#### Collected data
-------------------------
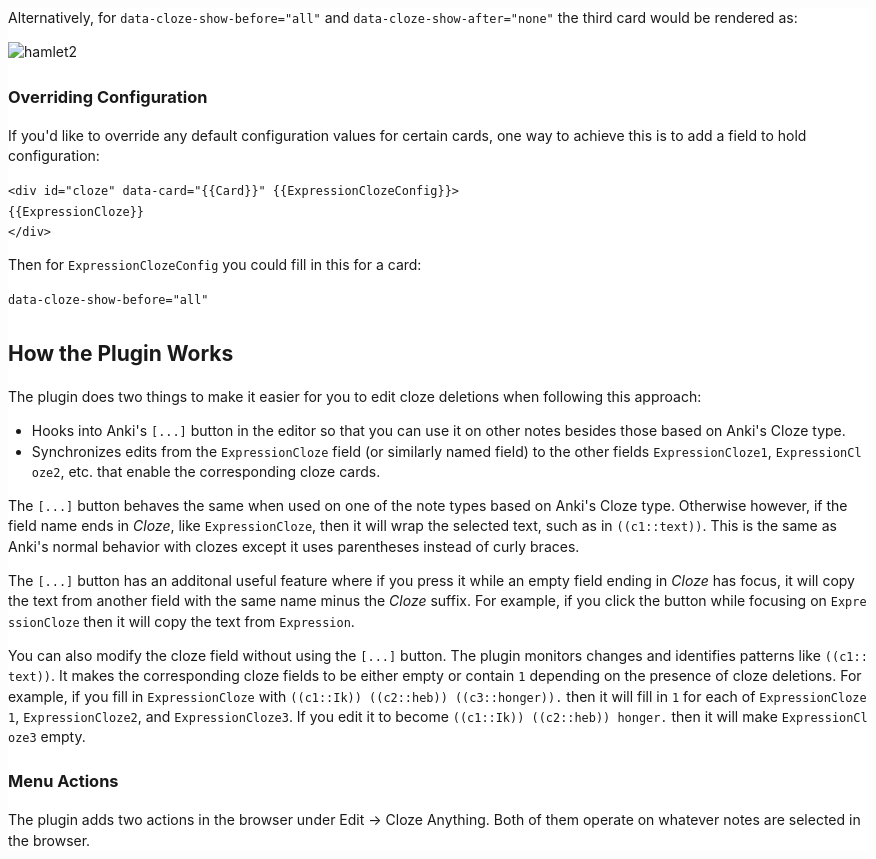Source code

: Alternatively, for `data-cloze-show-before="all"` and `data-cloze-show-after="none"` the third card would be rendered as:

![hamlet2](https://raw.githubusercontent.com/matthayes/anki_cloze_anything/master/images/hamlet2.png)

### Overriding Configuration

If you'd like to override any default configuration values for certain cards, one way to achieve this is
to add a field to hold configuration:

```
<div id="cloze" data-card="{{Card}}" {{ExpressionClozeConfig}}>
{{ExpressionCloze}}
</div>
```

Then for `ExpressionClozeConfig` you could fill in this for a card:

```
data-cloze-show-before="all"
```

## How the Plugin Works

The plugin does two things to make it easier for you to edit cloze deletions when following this approach:

* Hooks into Anki's `[...]` button in the editor so that you can use it on other notes besides those based on Anki's Cloze type.
* Synchronizes edits from the `ExpressionCloze` field (or similarly named field) to the other fields `ExpressionCloze1`, `ExpressionCloze2`, etc. that enable the corresponding cloze cards.

The `[...]` button behaves the same when used on one of the note types based on Anki's Cloze type.  Otherwise however, if the field name ends in *Cloze*, like `ExpressionCloze`, then it will wrap the selected text, such as in `((c1::text))`.  This is the same as Anki's normal behavior with clozes except it uses parentheses instead of curly braces.

The `[...]` button has an additonal useful feature where if you press it while an empty field ending in *Cloze* has focus, it will copy the text from another field with the same name minus the *Cloze* suffix.  For example, if you click the button while focusing on `ExpressionCloze` then it will copy the text from `Expression`.

You can also modify the cloze field without using the `[...]` button.  The plugin monitors changes and identifies patterns like `((c1::text))`.  It makes the corresponding cloze fields to be either empty or contain `1` depending on the presence of cloze deletions.  For example, if you fill in `ExpressionCloze` with `((c1::Ik)) ((c2::heb)) ((c3::honger)).` then it will fill in `1` for each of `ExpressionCloze1`, `ExpressionCloze2`, and `ExpressionCloze3`.  If you edit it to become `((c1::Ik)) ((c2::heb)) honger.` then it will make `ExpressionCloze3` empty.

### Menu Actions

The plugin adds two actions in the browser under Edit -> Cloze Anything.  Both of them operate on whatever notes
are selected in the browser.
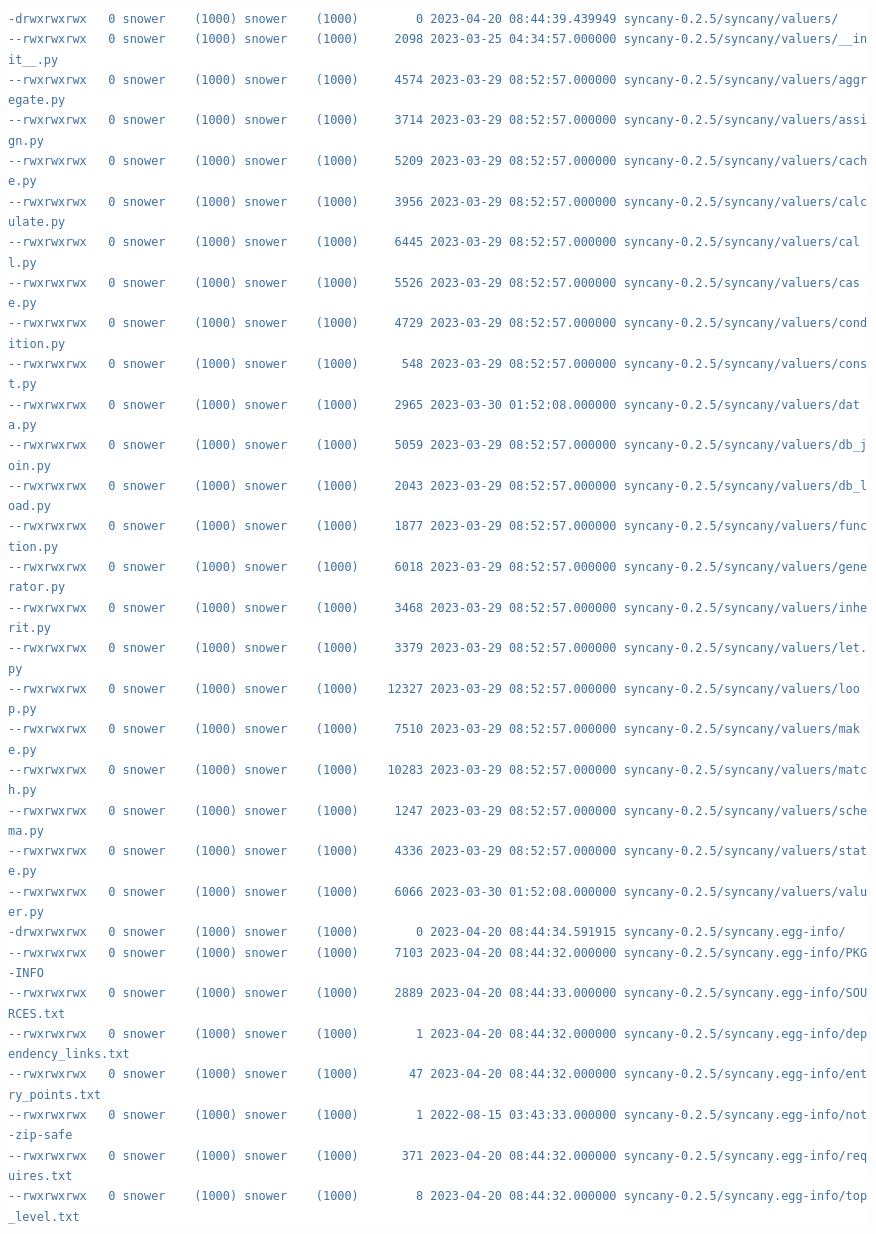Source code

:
 ```diff
-drwxrwxrwx   0 snower    (1000) snower    (1000)        0 2023-04-20 08:44:39.439949 syncany-0.2.5/syncany/valuers/
--rwxrwxrwx   0 snower    (1000) snower    (1000)     2098 2023-03-25 04:34:57.000000 syncany-0.2.5/syncany/valuers/__init__.py
--rwxrwxrwx   0 snower    (1000) snower    (1000)     4574 2023-03-29 08:52:57.000000 syncany-0.2.5/syncany/valuers/aggregate.py
--rwxrwxrwx   0 snower    (1000) snower    (1000)     3714 2023-03-29 08:52:57.000000 syncany-0.2.5/syncany/valuers/assign.py
--rwxrwxrwx   0 snower    (1000) snower    (1000)     5209 2023-03-29 08:52:57.000000 syncany-0.2.5/syncany/valuers/cache.py
--rwxrwxrwx   0 snower    (1000) snower    (1000)     3956 2023-03-29 08:52:57.000000 syncany-0.2.5/syncany/valuers/calculate.py
--rwxrwxrwx   0 snower    (1000) snower    (1000)     6445 2023-03-29 08:52:57.000000 syncany-0.2.5/syncany/valuers/call.py
--rwxrwxrwx   0 snower    (1000) snower    (1000)     5526 2023-03-29 08:52:57.000000 syncany-0.2.5/syncany/valuers/case.py
--rwxrwxrwx   0 snower    (1000) snower    (1000)     4729 2023-03-29 08:52:57.000000 syncany-0.2.5/syncany/valuers/condition.py
--rwxrwxrwx   0 snower    (1000) snower    (1000)      548 2023-03-29 08:52:57.000000 syncany-0.2.5/syncany/valuers/const.py
--rwxrwxrwx   0 snower    (1000) snower    (1000)     2965 2023-03-30 01:52:08.000000 syncany-0.2.5/syncany/valuers/data.py
--rwxrwxrwx   0 snower    (1000) snower    (1000)     5059 2023-03-29 08:52:57.000000 syncany-0.2.5/syncany/valuers/db_join.py
--rwxrwxrwx   0 snower    (1000) snower    (1000)     2043 2023-03-29 08:52:57.000000 syncany-0.2.5/syncany/valuers/db_load.py
--rwxrwxrwx   0 snower    (1000) snower    (1000)     1877 2023-03-29 08:52:57.000000 syncany-0.2.5/syncany/valuers/function.py
--rwxrwxrwx   0 snower    (1000) snower    (1000)     6018 2023-03-29 08:52:57.000000 syncany-0.2.5/syncany/valuers/generator.py
--rwxrwxrwx   0 snower    (1000) snower    (1000)     3468 2023-03-29 08:52:57.000000 syncany-0.2.5/syncany/valuers/inherit.py
--rwxrwxrwx   0 snower    (1000) snower    (1000)     3379 2023-03-29 08:52:57.000000 syncany-0.2.5/syncany/valuers/let.py
--rwxrwxrwx   0 snower    (1000) snower    (1000)    12327 2023-03-29 08:52:57.000000 syncany-0.2.5/syncany/valuers/loop.py
--rwxrwxrwx   0 snower    (1000) snower    (1000)     7510 2023-03-29 08:52:57.000000 syncany-0.2.5/syncany/valuers/make.py
--rwxrwxrwx   0 snower    (1000) snower    (1000)    10283 2023-03-29 08:52:57.000000 syncany-0.2.5/syncany/valuers/match.py
--rwxrwxrwx   0 snower    (1000) snower    (1000)     1247 2023-03-29 08:52:57.000000 syncany-0.2.5/syncany/valuers/schema.py
--rwxrwxrwx   0 snower    (1000) snower    (1000)     4336 2023-03-29 08:52:57.000000 syncany-0.2.5/syncany/valuers/state.py
--rwxrwxrwx   0 snower    (1000) snower    (1000)     6066 2023-03-30 01:52:08.000000 syncany-0.2.5/syncany/valuers/valuer.py
-drwxrwxrwx   0 snower    (1000) snower    (1000)        0 2023-04-20 08:44:34.591915 syncany-0.2.5/syncany.egg-info/
--rwxrwxrwx   0 snower    (1000) snower    (1000)     7103 2023-04-20 08:44:32.000000 syncany-0.2.5/syncany.egg-info/PKG-INFO
--rwxrwxrwx   0 snower    (1000) snower    (1000)     2889 2023-04-20 08:44:33.000000 syncany-0.2.5/syncany.egg-info/SOURCES.txt
--rwxrwxrwx   0 snower    (1000) snower    (1000)        1 2023-04-20 08:44:32.000000 syncany-0.2.5/syncany.egg-info/dependency_links.txt
--rwxrwxrwx   0 snower    (1000) snower    (1000)       47 2023-04-20 08:44:32.000000 syncany-0.2.5/syncany.egg-info/entry_points.txt
--rwxrwxrwx   0 snower    (1000) snower    (1000)        1 2022-08-15 03:43:33.000000 syncany-0.2.5/syncany.egg-info/not-zip-safe
--rwxrwxrwx   0 snower    (1000) snower    (1000)      371 2023-04-20 08:44:32.000000 syncany-0.2.5/syncany.egg-info/requires.txt
--rwxrwxrwx   0 snower    (1000) snower    (1000)        8 2023-04-20 08:44:32.000000 syncany-0.2.5/syncany.egg-info/top_level.txt
```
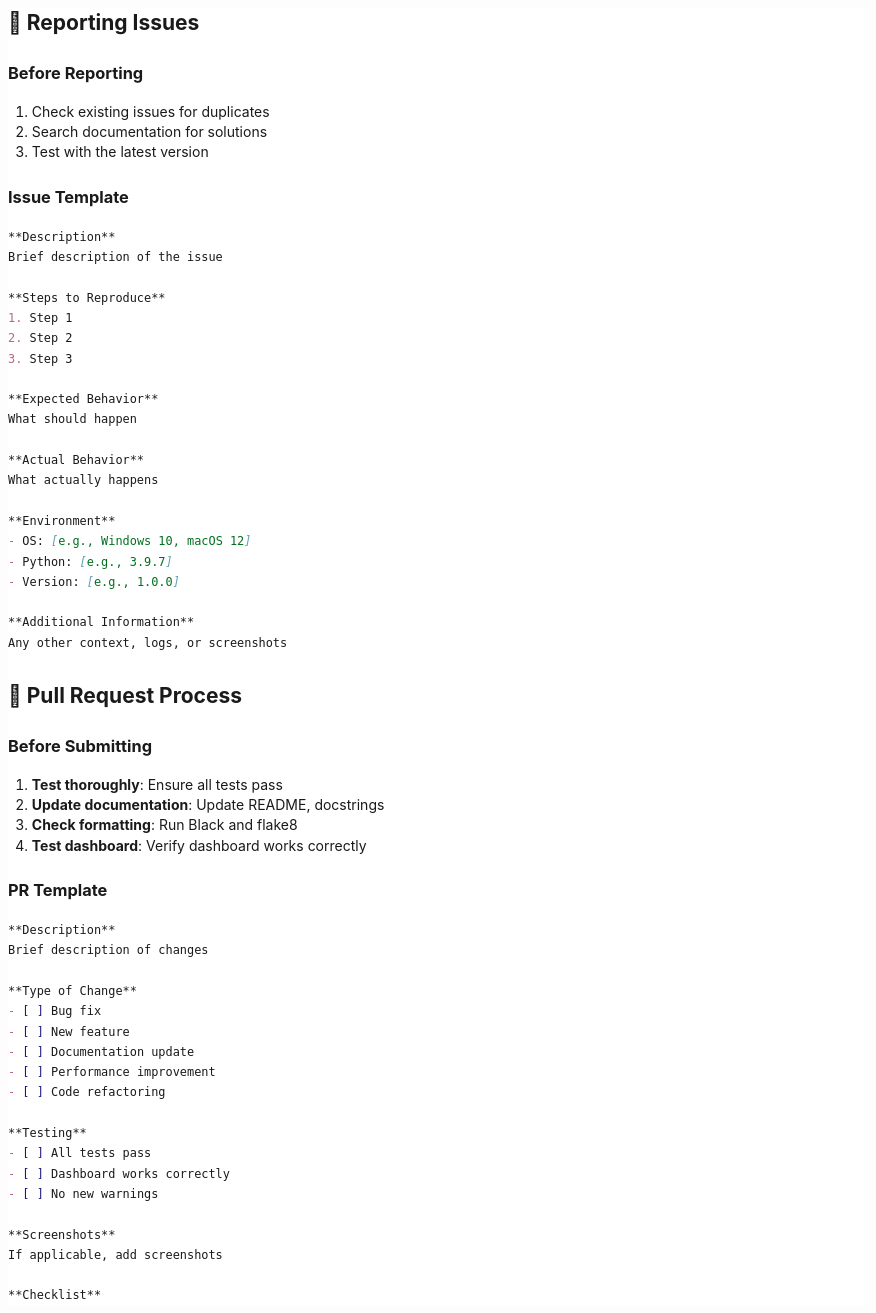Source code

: ## 🐛 Reporting Issues

### Before Reporting
1. Check existing issues for duplicates
2. Search documentation for solutions
3. Test with the latest version

### Issue Template
```markdown
**Description**
Brief description of the issue

**Steps to Reproduce**
1. Step 1
2. Step 2
3. Step 3

**Expected Behavior**
What should happen

**Actual Behavior**
What actually happens

**Environment**
- OS: [e.g., Windows 10, macOS 12]
- Python: [e.g., 3.9.7]
- Version: [e.g., 1.0.0]

**Additional Information**
Any other context, logs, or screenshots
```

## 🔄 Pull Request Process

### Before Submitting
1. **Test thoroughly**: Ensure all tests pass
2. **Update documentation**: Update README, docstrings
3. **Check formatting**: Run Black and flake8
4. **Test dashboard**: Verify dashboard works correctly

### PR Template
```markdown
**Description**
Brief description of changes

**Type of Change**
- [ ] Bug fix
- [ ] New feature
- [ ] Documentation update
- [ ] Performance improvement
- [ ] Code refactoring

**Testing**
- [ ] All tests pass
- [ ] Dashboard works correctly
- [ ] No new warnings

**Screenshots**
If applicable, add screenshots

**Checklist**
```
-------------------------
#### What the task requires
The lines above, starting at the one with "those based on Anki's Cloze type." and ending at the one with "corresponding cloze cards.", are the only ones to return, exactly as written.

#### Answer space
* Hooks into Anki's `[...]` button in the editor so that you can use it on other notes besides those based on Anki's Cloze type.
* Synchronizes edits from the `ExpressionCloze` field (or similarly named field) to the other fields `ExpressionCloze1`, `ExpressionCloze2`, etc. that enable the corresponding cloze cards.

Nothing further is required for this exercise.